__GIVEN INFORMATION__
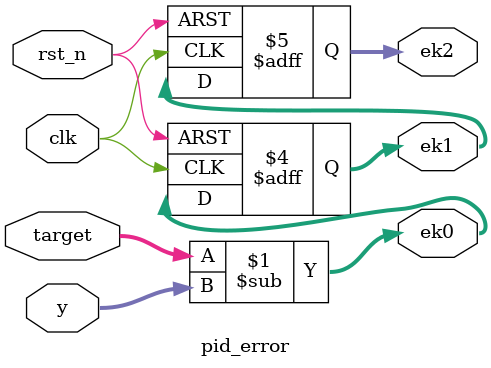
<source format=v>
module  pid_error(
	//system signals
	input		clk						, // 时钟信号
	input		rst_n					, // 复位信号，低电平有效
	input		signed [15:0]		target	, // 目标值
	input		signed [15:0]		   y	, // 实际输出值
	output		signed [15:0]		  ek0	, // e(k)
	output		reg	 signed [15:0]		  ek1	, // e(k-1)
	output		reg	 signed [15:0]		  ek2	  // e(k-2)
);
 
assign ek0 = target - y; // 计算e(k)
 
always @ (posedge clk or negedge rst_n) begin
	if(!rst_n) begin // 初始化误差值
		ek1 <= 10'd0;
		ek2 <= 10'd0;
	end 	
	else begin
		ek1 <= ek0; // 延时一个时钟周期，得到e(k-1)
        ek2 <= ek1; // 再延时一个时钟周期，得到e(k-2) 
	end	   
end
endmodule
</source>
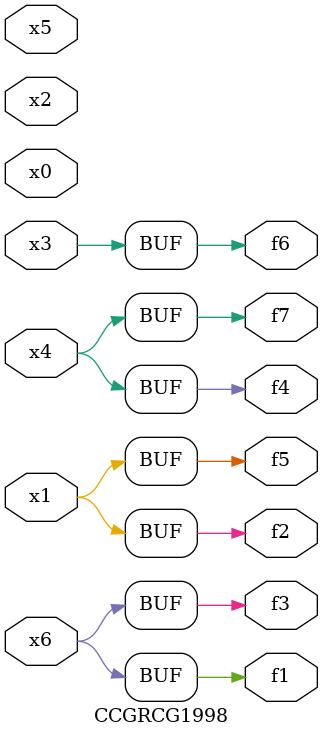
<source format=v>
module CCGRCG1998(
	input x0, x1, x2, x3, x4, x5, x6,
	output f1, f2, f3, f4, f5, f6, f7
);
	assign f1 = x6;
	assign f2 = x1;
	assign f3 = x6;
	assign f4 = x4;
	assign f5 = x1;
	assign f6 = x3;
	assign f7 = x4;
endmodule

</source>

__INSTRUCTIONS TO FOLLOW__
Each entry needs to be retyped exactly; the pictures stay out.

__ANSWER TO THIS TASK__
<source format=v>
module  pid_error(
	//system signals
	input		clk						, // 时钟信号
	input		rst_n					, // 复位信号，低电平有效
	input		signed [15:0]		target	, // 目标值
	input		signed [15:0]		   y	, // 实际输出值
	output		signed [15:0]		  ek0	, // e(k)
	output		reg	 signed [15:0]		  ek1	, // e(k-1)
	output		reg	 signed [15:0]		  ek2	  // e(k-2)
);
 
assign ek0 = target - y; // 计算e(k)
 
always @ (posedge clk or negedge rst_n) begin
	if(!rst_n) begin // 初始化误差值
		ek1 <= 10'd0;
		ek2 <= 10'd0;
	end 	
	else begin
		ek1 <= ek0; // 延时一个时钟周期，得到e(k-1)
        ek2 <= ek1; // 再延时一个时钟周期，得到e(k-2) 
	end	   
end
endmodule
</source>
<source format=v>
module CCGRCG1998(
	input x0, x1, x2, x3, x4, x5, x6,
	output f1, f2, f3, f4, f5, f6, f7
);
	assign f1 = x6;
	assign f2 = x1;
	assign f3 = x6;
	assign f4 = x4;
	assign f5 = x1;
	assign f6 = x3;
	assign f7 = x4;
endmodule

</source>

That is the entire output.